STATED GOAL:
Copy the lines in the records below without any change, from the line containing "order: Boraginales" through the line containing "common name: Clasping heliotrope", both ends included.

Data records:
* start *

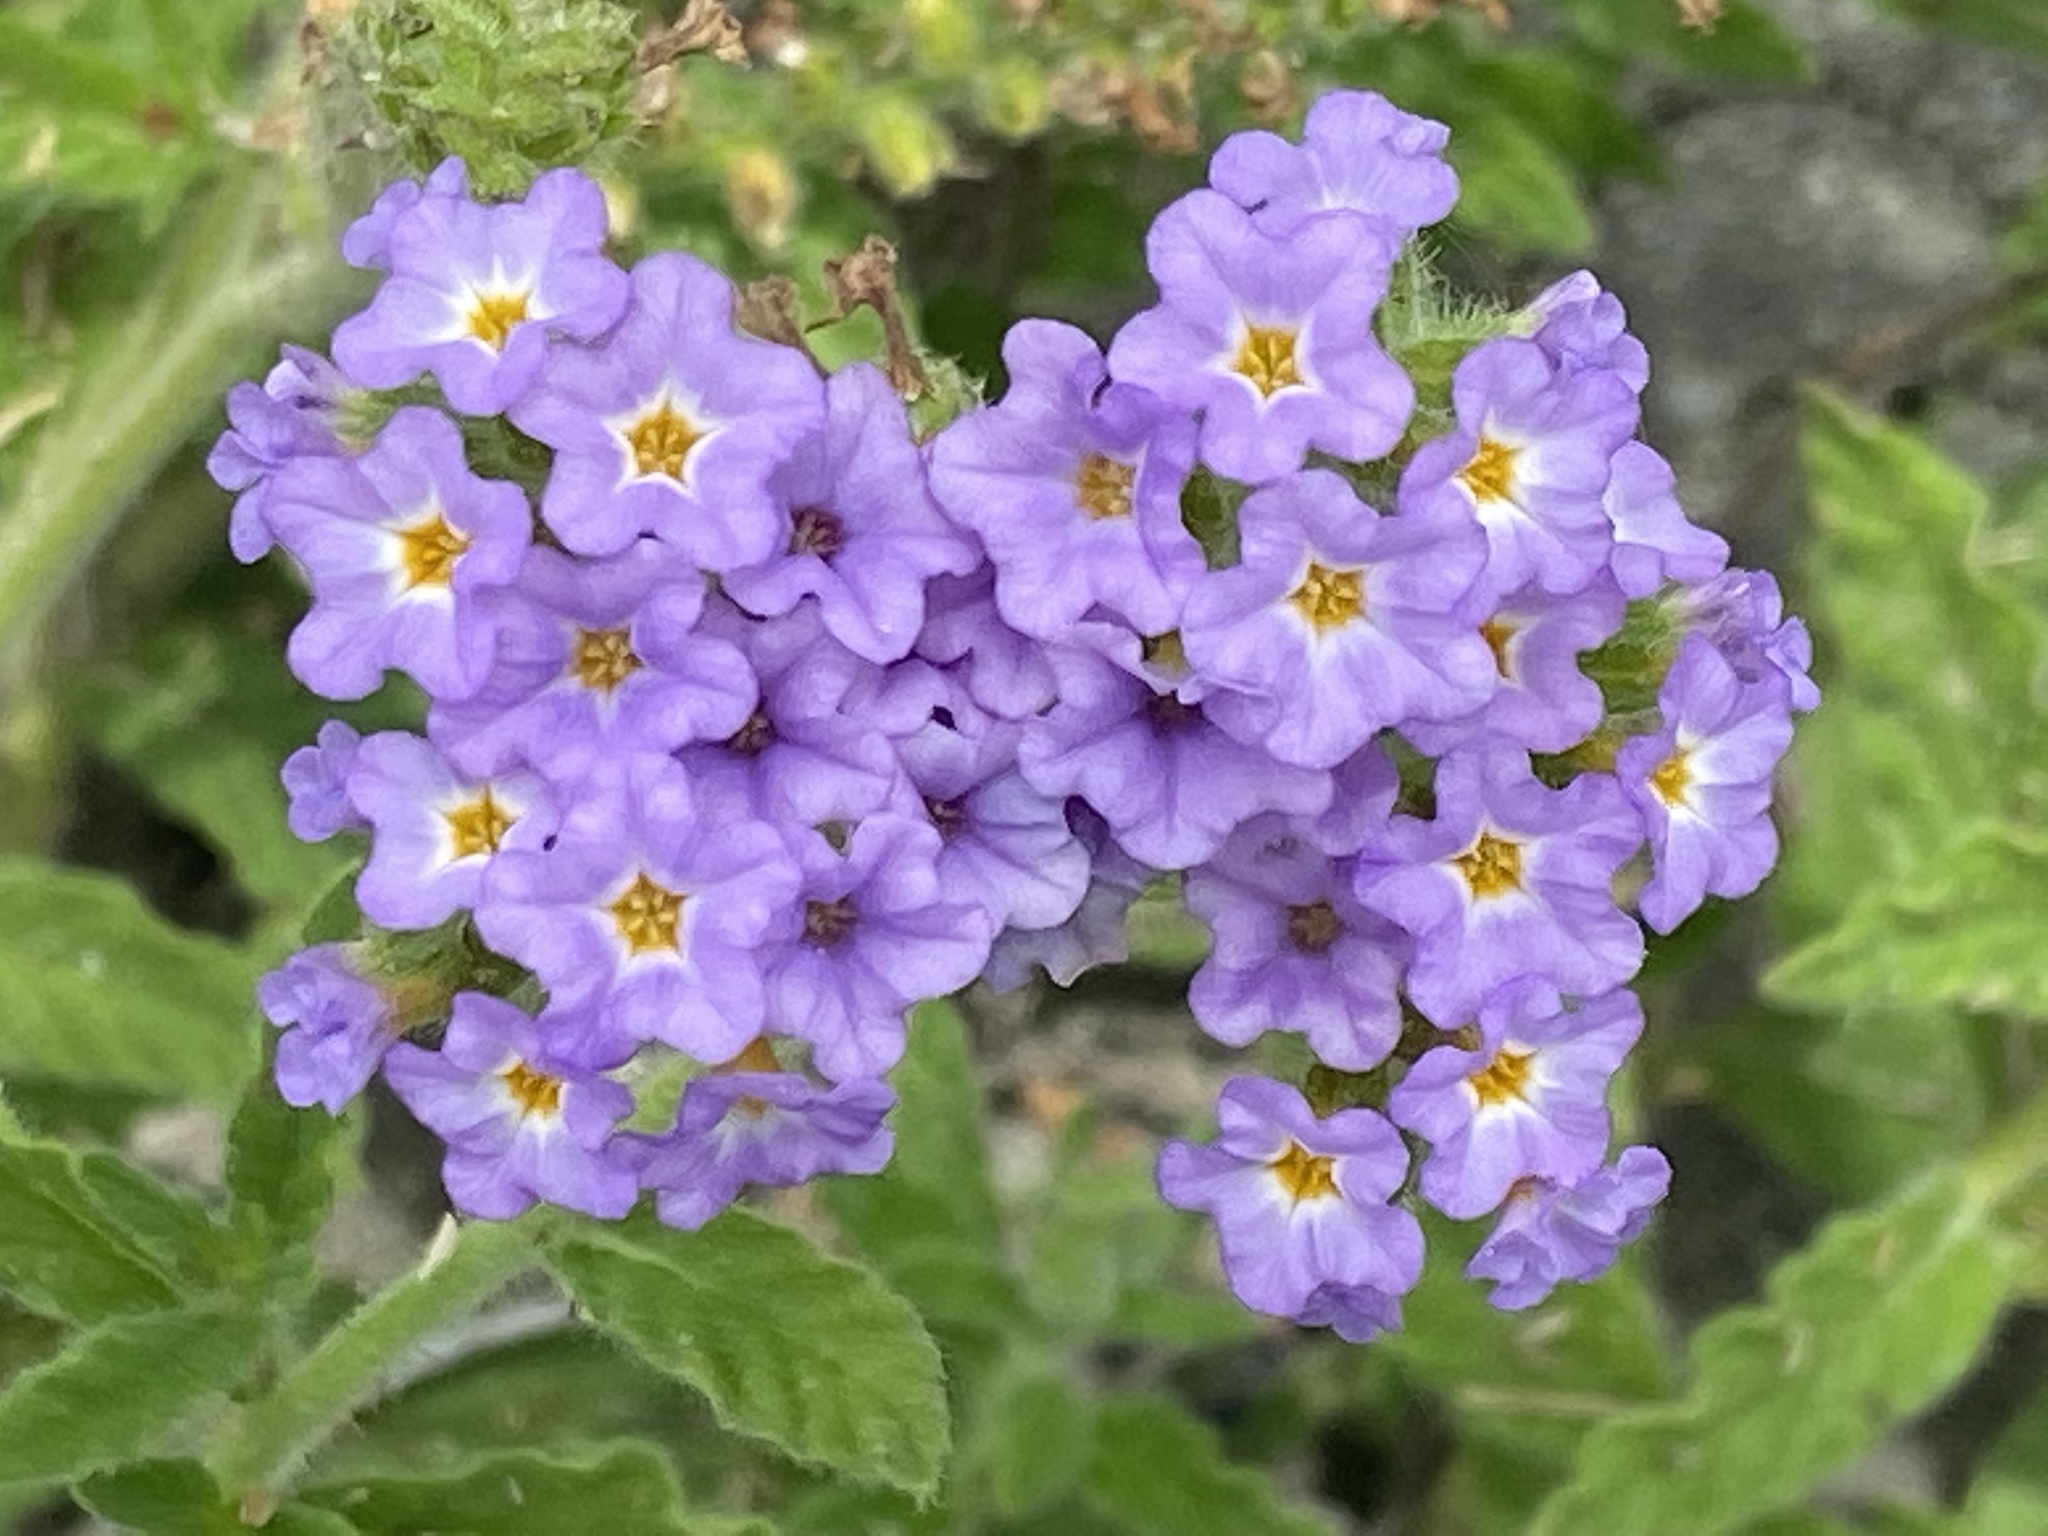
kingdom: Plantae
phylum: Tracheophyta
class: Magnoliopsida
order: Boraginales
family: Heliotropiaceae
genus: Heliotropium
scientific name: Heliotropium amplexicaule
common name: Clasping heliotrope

* end *
* start *

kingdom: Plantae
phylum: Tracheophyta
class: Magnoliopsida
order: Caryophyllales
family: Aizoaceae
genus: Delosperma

* end *

TASK RESULT:
order: Boraginales
family: Heliotropiaceae
genus: Heliotropium
scientific name: Heliotropium amplexicaule
common name: Clasping heliotrope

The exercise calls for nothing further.